[[ TASK DATA, beginning ]]
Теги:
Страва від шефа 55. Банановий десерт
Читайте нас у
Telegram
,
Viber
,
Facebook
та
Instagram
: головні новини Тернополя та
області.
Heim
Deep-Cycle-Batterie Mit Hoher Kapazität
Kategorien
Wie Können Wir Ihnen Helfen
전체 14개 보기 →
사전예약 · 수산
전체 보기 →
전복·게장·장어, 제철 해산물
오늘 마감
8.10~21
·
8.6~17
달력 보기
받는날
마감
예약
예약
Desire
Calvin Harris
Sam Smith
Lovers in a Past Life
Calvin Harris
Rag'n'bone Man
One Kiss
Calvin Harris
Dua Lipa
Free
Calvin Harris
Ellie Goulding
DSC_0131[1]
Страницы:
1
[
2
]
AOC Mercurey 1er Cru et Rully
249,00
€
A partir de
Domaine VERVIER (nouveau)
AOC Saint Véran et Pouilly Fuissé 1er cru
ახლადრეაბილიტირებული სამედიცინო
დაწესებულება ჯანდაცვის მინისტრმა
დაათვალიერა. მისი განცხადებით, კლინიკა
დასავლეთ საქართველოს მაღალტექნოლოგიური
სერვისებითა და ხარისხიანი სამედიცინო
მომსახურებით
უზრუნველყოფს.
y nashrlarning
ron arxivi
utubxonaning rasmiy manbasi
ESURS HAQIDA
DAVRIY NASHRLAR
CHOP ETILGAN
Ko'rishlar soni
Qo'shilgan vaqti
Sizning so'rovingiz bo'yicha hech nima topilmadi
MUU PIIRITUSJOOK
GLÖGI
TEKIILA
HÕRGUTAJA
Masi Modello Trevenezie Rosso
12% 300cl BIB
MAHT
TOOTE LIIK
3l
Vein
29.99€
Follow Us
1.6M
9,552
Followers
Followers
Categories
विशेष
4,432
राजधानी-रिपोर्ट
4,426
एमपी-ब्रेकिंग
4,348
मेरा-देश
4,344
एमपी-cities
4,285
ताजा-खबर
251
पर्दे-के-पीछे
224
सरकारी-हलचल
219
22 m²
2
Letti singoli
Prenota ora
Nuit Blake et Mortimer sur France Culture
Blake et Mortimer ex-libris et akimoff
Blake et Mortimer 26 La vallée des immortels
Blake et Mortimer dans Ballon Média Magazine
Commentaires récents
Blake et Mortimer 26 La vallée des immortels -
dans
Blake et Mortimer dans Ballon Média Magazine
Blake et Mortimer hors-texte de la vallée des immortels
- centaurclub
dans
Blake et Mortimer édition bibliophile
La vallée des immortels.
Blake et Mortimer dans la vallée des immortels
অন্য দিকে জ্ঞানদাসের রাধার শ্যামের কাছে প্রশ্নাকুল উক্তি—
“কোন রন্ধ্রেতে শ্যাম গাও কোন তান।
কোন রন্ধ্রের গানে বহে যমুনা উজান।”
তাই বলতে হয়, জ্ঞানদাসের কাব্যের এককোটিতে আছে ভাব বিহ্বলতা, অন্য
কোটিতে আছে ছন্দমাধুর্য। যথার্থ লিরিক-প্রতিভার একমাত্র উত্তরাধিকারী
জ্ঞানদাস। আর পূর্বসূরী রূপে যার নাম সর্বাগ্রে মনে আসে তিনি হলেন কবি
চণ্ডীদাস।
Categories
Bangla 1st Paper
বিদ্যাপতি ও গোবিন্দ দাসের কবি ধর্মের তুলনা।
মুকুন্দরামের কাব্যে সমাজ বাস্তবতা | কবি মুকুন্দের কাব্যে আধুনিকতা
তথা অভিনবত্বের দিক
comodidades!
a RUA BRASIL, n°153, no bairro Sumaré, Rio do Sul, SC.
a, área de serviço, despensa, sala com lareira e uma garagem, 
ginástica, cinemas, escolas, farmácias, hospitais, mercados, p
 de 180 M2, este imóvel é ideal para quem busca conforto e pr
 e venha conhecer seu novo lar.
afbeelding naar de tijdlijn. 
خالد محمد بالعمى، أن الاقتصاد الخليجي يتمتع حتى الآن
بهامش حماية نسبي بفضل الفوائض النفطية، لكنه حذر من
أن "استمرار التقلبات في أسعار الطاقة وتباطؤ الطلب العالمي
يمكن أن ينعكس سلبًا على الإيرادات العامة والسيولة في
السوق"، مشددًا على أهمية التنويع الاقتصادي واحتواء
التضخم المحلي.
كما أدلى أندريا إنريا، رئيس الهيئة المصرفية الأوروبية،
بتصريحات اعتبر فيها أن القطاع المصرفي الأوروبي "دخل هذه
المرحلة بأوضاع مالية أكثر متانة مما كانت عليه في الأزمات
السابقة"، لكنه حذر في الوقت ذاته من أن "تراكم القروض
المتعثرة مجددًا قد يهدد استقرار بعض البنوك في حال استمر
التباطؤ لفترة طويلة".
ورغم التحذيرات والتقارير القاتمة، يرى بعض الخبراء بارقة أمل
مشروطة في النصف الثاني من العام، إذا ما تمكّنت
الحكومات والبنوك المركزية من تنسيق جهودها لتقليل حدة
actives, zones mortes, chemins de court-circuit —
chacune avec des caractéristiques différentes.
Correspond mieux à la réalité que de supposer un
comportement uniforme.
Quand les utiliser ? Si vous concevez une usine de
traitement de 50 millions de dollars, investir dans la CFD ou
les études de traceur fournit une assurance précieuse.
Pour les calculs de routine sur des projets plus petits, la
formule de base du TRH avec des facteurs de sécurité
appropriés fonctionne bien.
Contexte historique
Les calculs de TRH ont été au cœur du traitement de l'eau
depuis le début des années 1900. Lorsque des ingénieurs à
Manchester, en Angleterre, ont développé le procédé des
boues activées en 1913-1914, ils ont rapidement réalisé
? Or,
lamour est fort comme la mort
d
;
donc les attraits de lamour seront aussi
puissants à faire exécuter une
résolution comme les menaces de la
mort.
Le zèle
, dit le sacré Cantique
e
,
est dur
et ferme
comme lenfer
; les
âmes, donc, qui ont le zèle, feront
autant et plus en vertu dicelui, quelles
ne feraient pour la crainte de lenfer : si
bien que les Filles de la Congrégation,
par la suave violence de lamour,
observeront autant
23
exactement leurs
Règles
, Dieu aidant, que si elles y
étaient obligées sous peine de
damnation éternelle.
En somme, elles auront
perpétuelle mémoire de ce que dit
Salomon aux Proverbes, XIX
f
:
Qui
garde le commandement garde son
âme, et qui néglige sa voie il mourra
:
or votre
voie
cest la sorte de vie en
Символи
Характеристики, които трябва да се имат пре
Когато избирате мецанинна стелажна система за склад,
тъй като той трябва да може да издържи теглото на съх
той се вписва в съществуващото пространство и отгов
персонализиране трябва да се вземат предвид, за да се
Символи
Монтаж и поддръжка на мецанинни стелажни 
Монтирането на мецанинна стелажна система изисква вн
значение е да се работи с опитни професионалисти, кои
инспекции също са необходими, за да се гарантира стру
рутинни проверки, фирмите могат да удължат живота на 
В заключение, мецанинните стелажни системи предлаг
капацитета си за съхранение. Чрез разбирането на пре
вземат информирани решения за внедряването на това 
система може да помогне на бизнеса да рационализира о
[[ TASK DATA, end ]]
REQUIRED WORK -> The only acceptable answer is the full set of entries, repeated exactly.

SOLUTION FOR THIS PROBLEM ->
Теги:
Страва від шефа 55. Банановий десерт
Читайте нас у
Telegram
,
Viber
,
Facebook
та
Instagram
: головні новини Тернополя та
області.
Heim
Deep-Cycle-Batterie Mit Hoher Kapazität
Kategorien
Wie Können Wir Ihnen Helfen
전체 14개 보기 →
사전예약 · 수산
전체 보기 →
전복·게장·장어, 제철 해산물
오늘 마감
8.10~21
·
8.6~17
달력 보기
받는날
마감
예약
예약
Desire
Calvin Harris
Sam Smith
Lovers in a Past Life
Calvin Harris
Rag'n'bone Man
One Kiss
Calvin Harris
Dua Lipa
Free
Calvin Harris
Ellie Goulding
DSC_0131[1]
Страницы:
1
[
2
]
AOC Mercurey 1er Cru et Rully
249,00
€
A partir de
Domaine VERVIER (nouveau)
AOC Saint Véran et Pouilly Fuissé 1er cru
ახლადრეაბილიტირებული სამედიცინო
დაწესებულება ჯანდაცვის მინისტრმა
დაათვალიერა. მისი განცხადებით, კლინიკა
დასავლეთ საქართველოს მაღალტექნოლოგიური
სერვისებითა და ხარისხიანი სამედიცინო
მომსახურებით
უზრუნველყოფს.
y nashrlarning
ron arxivi
utubxonaning rasmiy manbasi
ESURS HAQIDA
DAVRIY NASHRLAR
CHOP ETILGAN
Ko'rishlar soni
Qo'shilgan vaqti
Sizning so'rovingiz bo'yicha hech nima topilmadi
MUU PIIRITUSJOOK
GLÖGI
TEKIILA
HÕRGUTAJA
Masi Modello Trevenezie Rosso
12% 300cl BIB
MAHT
TOOTE LIIK
3l
Vein
29.99€
Follow Us
1.6M
9,552
Followers
Followers
Categories
विशेष
4,432
राजधानी-रिपोर्ट
4,426
एमपी-ब्रेकिंग
4,348
मेरा-देश
4,344
एमपी-cities
4,285
ताजा-खबर
251
पर्दे-के-पीछे
224
सरकारी-हलचल
219
22 m²
2
Letti singoli
Prenota ora
Nuit Blake et Mortimer sur France Culture
Blake et Mortimer ex-libris et akimoff
Blake et Mortimer 26 La vallée des immortels
Blake et Mortimer dans Ballon Média Magazine
Commentaires récents
Blake et Mortimer 26 La vallée des immortels -
dans
Blake et Mortimer dans Ballon Média Magazine
Blake et Mortimer hors-texte de la vallée des immortels
- centaurclub
dans
Blake et Mortimer édition bibliophile
La vallée des immortels.
Blake et Mortimer dans la vallée des immortels
অন্য দিকে জ্ঞানদাসের রাধার শ্যামের কাছে প্রশ্নাকুল উক্তি—
“কোন রন্ধ্রেতে শ্যাম গাও কোন তান।
কোন রন্ধ্রের গানে বহে যমুনা উজান।”
তাই বলতে হয়, জ্ঞানদাসের কাব্যের এককোটিতে আছে ভাব বিহ্বলতা, অন্য
কোটিতে আছে ছন্দমাধুর্য। যথার্থ লিরিক-প্রতিভার একমাত্র উত্তরাধিকারী
জ্ঞানদাস। আর পূর্বসূরী রূপে যার নাম সর্বাগ্রে মনে আসে তিনি হলেন কবি
চণ্ডীদাস।
Categories
Bangla 1st Paper
বিদ্যাপতি ও গোবিন্দ দাসের কবি ধর্মের তুলনা।
মুকুন্দরামের কাব্যে সমাজ বাস্তবতা | কবি মুকুন্দের কাব্যে আধুনিকতা
তথা অভিনবত্বের দিক
comodidades!
a RUA BRASIL, n°153, no bairro Sumaré, Rio do Sul, SC.
a, área de serviço, despensa, sala com lareira e uma garagem, 
ginástica, cinemas, escolas, farmácias, hospitais, mercados, p
 de 180 M2, este imóvel é ideal para quem busca conforto e pr
 e venha conhecer seu novo lar.
afbeelding naar de tijdlijn. 
خالد محمد بالعمى، أن الاقتصاد الخليجي يتمتع حتى الآن
بهامش حماية نسبي بفضل الفوائض النفطية، لكنه حذر من
أن "استمرار التقلبات في أسعار الطاقة وتباطؤ الطلب العالمي
يمكن أن ينعكس سلبًا على الإيرادات العامة والسيولة في
السوق"، مشددًا على أهمية التنويع الاقتصادي واحتواء
التضخم المحلي.
كما أدلى أندريا إنريا، رئيس الهيئة المصرفية الأوروبية،
بتصريحات اعتبر فيها أن القطاع المصرفي الأوروبي "دخل هذه
المرحلة بأوضاع مالية أكثر متانة مما كانت عليه في الأزمات
السابقة"، لكنه حذر في الوقت ذاته من أن "تراكم القروض
المتعثرة مجددًا قد يهدد استقرار بعض البنوك في حال استمر
التباطؤ لفترة طويلة".
ورغم التحذيرات والتقارير القاتمة، يرى بعض الخبراء بارقة أمل
مشروطة في النصف الثاني من العام، إذا ما تمكّنت
الحكومات والبنوك المركزية من تنسيق جهودها لتقليل حدة
actives, zones mortes, chemins de court-circuit —
chacune avec des caractéristiques différentes.
Correspond mieux à la réalité que de supposer un
comportement uniforme.
Quand les utiliser ? Si vous concevez une usine de
traitement de 50 millions de dollars, investir dans la CFD ou
les études de traceur fournit une assurance précieuse.
Pour les calculs de routine sur des projets plus petits, la
formule de base du TRH avec des facteurs de sécurité
appropriés fonctionne bien.
Contexte historique
Les calculs de TRH ont été au cœur du traitement de l'eau
depuis le début des années 1900. Lorsque des ingénieurs à
Manchester, en Angleterre, ont développé le procédé des
boues activées en 1913-1914, ils ont rapidement réalisé
? Or,
lamour est fort comme la mort
d
;
donc les attraits de lamour seront aussi
puissants à faire exécuter une
résolution comme les menaces de la
mort.
Le zèle
, dit le sacré Cantique
e
,
est dur
et ferme
comme lenfer
; les
âmes, donc, qui ont le zèle, feront
autant et plus en vertu dicelui, quelles
ne feraient pour la crainte de lenfer : si
bien que les Filles de la Congrégation,
par la suave violence de lamour,
observeront autant
23
exactement leurs
Règles
, Dieu aidant, que si elles y
étaient obligées sous peine de
damnation éternelle.
En somme, elles auront
perpétuelle mémoire de ce que dit
Salomon aux Proverbes, XIX
f
:
Qui
garde le commandement garde son
âme, et qui néglige sa voie il mourra
:
or votre
voie
cest la sorte de vie en
Символи
Характеристики, които трябва да се имат пре
Когато избирате мецанинна стелажна система за склад,
тъй като той трябва да може да издържи теглото на съх
той се вписва в съществуващото пространство и отгов
персонализиране трябва да се вземат предвид, за да се
Символи
Монтаж и поддръжка на мецанинни стелажни 
Монтирането на мецанинна стелажна система изисква вн
значение е да се работи с опитни професионалисти, кои
инспекции също са необходими, за да се гарантира стру
рутинни проверки, фирмите могат да удължат живота на 
В заключение, мецанинните стелажни системи предлаг
капацитета си за съхранение. Чрез разбирането на пре
вземат информирани решения за внедряването на това 
система може да помогне на бизнеса да рационализира о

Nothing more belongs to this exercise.